An awful lot of people are getting incredibly rich providing necessary services to those with little choice.
I think they make about £3k to £4k profit per child (some of them). Some of course will be badly run and not make any profits. Nothing to stop mumsnetters doing this. Far too many women earn nothing and just moan about not having money. If they think it's easy making it running nurseries go and run some and see.
Does the state ever do anything any good?
We can always rustle up state nurseries when we need them as a nation eg during WWII. As the state does not need them and there are not many jobs even for those who want to work I doubt there is the demand.
I think that making it easier for schools to set up their own nurseries (and keep! the income) is a good step forward.
I like the private sector being involved in early years care. It gives parents a certain amount of choice about the type of pre school education they want their children to have. However some nurseries are uttely extortionate and not moviated to keep costs down.
I think that's a good idea to.
Our school as a pre-school which provides wrap around care from 2 years 9 months.
So, very soon after that age, 5 sessions are completely free and you just pay top up for wrap around if you need to. It's £2 to stay over lunchtime (so to do a full day) and you can bring packed lunch if you need to.
They are not run to make massive profits for private companies.

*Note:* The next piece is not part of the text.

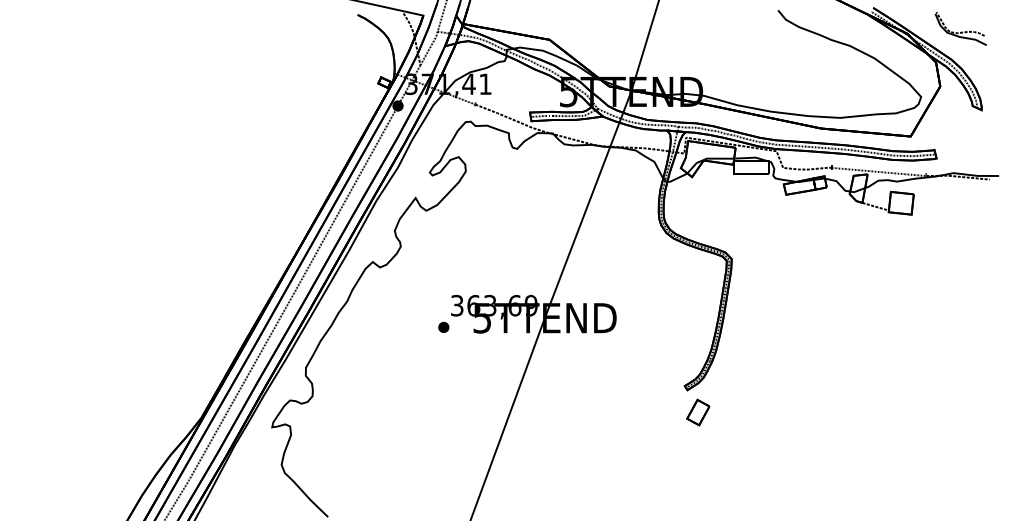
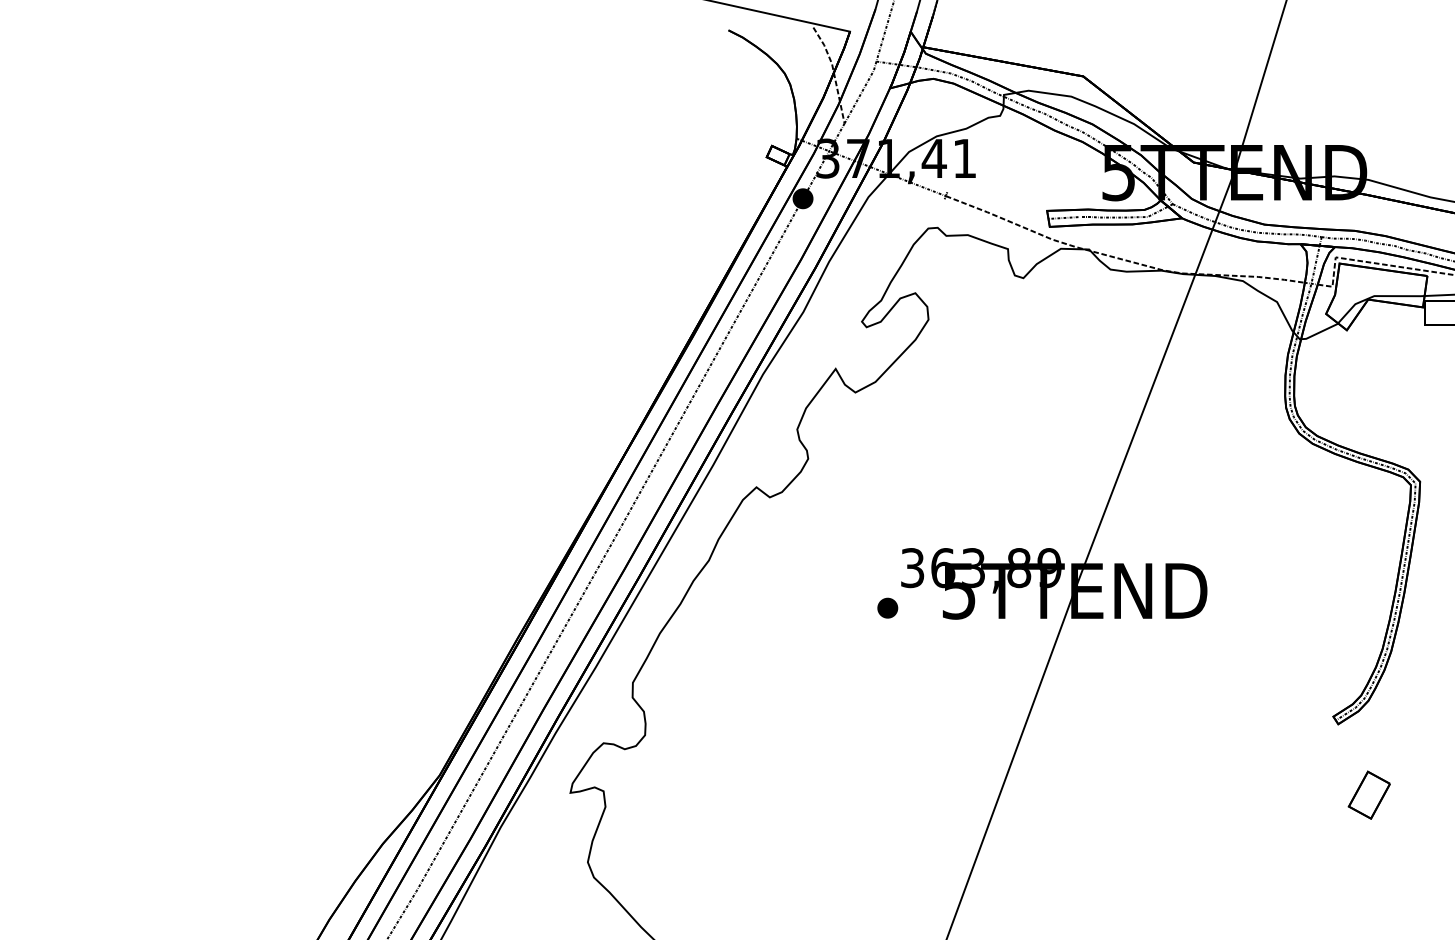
text: (514, 305) -> (1018, 567), 363,69 -> 363,89
part: (698, 412) -> (1369, 795), moved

DH will be a full time student from Sept. He needs to real ill and change career as his industry is going nowhere. We will lose our child care tax credit as he will be deemed unemployed but my income will probably be enough to stop him getting the child care element of student support as you really have to be near destitute to qualify it would seem. We can't pull DS out of nursery as I have to work and DH really needs to do the course. Given the economic climate people in education should be considered working as they are not just doing nothing and will hopefully lessen their need for state help in future.
Real ill? Stupid auto correct. I mean study obviously.